● **WHAT YOU SHOULD DO**: Every record below should be copied exactly, with the pictures left out.

(Beginning of RECORDS SUPPLIED)

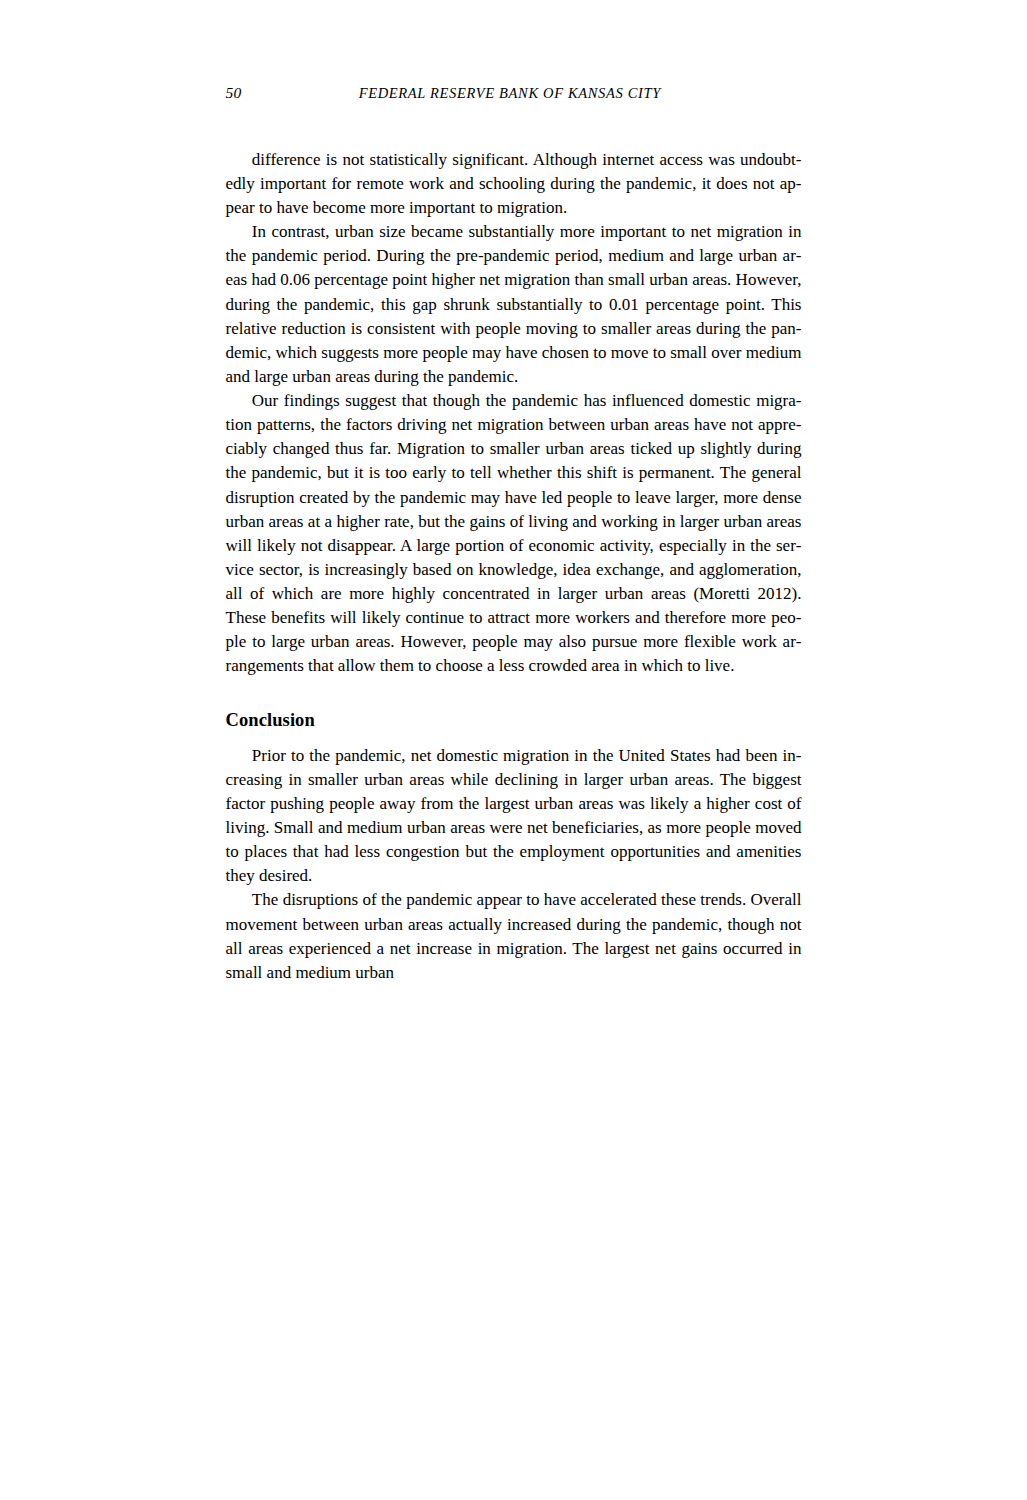50 Federal Reserve Bank of Kansas City
difference is not statistically significant. Although internet access was undoubtedly important for remote work and schooling during the pandemic, it does not appear to have become more important to migration.
In contrast, urban size became substantially more important to net migration in the pandemic period. During the pre-pandemic period, medium and large urban areas had 0.06 percentage point higher net migration than small urban areas. However, during the pandemic, this gap shrunk substantially to 0.01 percentage point. This relative reduction is consistent with people moving to smaller areas during the pandemic, which suggests more people may have chosen to move to small over medium and large urban areas during the pandemic.
Our findings suggest that though the pandemic has influenced domestic migration patterns, the factors driving net migration between urban areas have not appreciably changed thus far. Migration to smaller urban areas ticked up slightly during the pandemic, but it is too early to tell whether this shift is permanent. The general disruption created by the pandemic may have led people to leave larger, more dense urban areas at a higher rate, but the gains of living and working in larger urban areas will likely not disappear. A large portion of economic activity, especially in the service sector, is increasingly based on knowledge, idea exchange, and agglomeration, all of which are more highly concentrated in larger urban areas (Moretti 2012). These benefits will likely continue to attract more workers and therefore more people to large urban areas. However, people may also pursue more flexible work arrangements that allow them to choose a less crowded area in which to live.
Conclusion
Prior to the pandemic, net domestic migration in the United States had been increasing in smaller urban areas while declining in larger urban areas. The biggest factor pushing people away from the largest urban areas was likely a higher cost of living. Small and medium urban areas were net beneficiaries, as more people moved to places that had less congestion but the employment opportunities and amenities they desired.
The disruptions of the pandemic appear to have accelerated these trends. Overall movement between urban areas actually increased during the pandemic, though not all areas experienced a net increase in migration. The largest net gains occurred in small and medium urban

(End of RECORDS SUPPLIED)

● **EXERCISE SOLUTION**:
50 Federal Reserve Bank of Kansas City
difference is not statistically significant. Although internet access was undoubtedly important for remote work and schooling during the pandemic, it does not appear to have become more important to migration.
In contrast, urban size became substantially more important to net migration in the pandemic period. During the pre-pandemic period, medium and large urban areas had 0.06 percentage point higher net migration than small urban areas. However, during the pandemic, this gap shrunk substantially to 0.01 percentage point. This relative reduction is consistent with people moving to smaller areas during the pandemic, which suggests more people may have chosen to move to small over medium and large urban areas during the pandemic.
Our findings suggest that though the pandemic has influenced domestic migration patterns, the factors driving net migration between urban areas have not appreciably changed thus far. Migration to smaller urban areas ticked up slightly during the pandemic, but it is too early to tell whether this shift is permanent. The general disruption created by the pandemic may have led people to leave larger, more dense urban areas at a higher rate, but the gains of living and working in larger urban areas will likely not disappear. A large portion of economic activity, especially in the service sector, is increasingly based on knowledge, idea exchange, and agglomeration, all of which are more highly concentrated in larger urban areas (Moretti 2012). These benefits will likely continue to attract more workers and therefore more people to large urban areas. However, people may also pursue more flexible work arrangements that allow them to choose a less crowded area in which to live.
Conclusion
Prior to the pandemic, net domestic migration in the United States had been increasing in smaller urban areas while declining in larger urban areas. The biggest factor pushing people away from the largest urban areas was likely a higher cost of living. Small and medium urban areas were net beneficiaries, as more people moved to places that had less congestion but the employment opportunities and amenities they desired.
The disruptions of the pandemic appear to have accelerated these trends. Overall movement between urban areas actually increased during the pandemic, though not all areas experienced a net increase in migration. The largest net gains occurred in small and medium urban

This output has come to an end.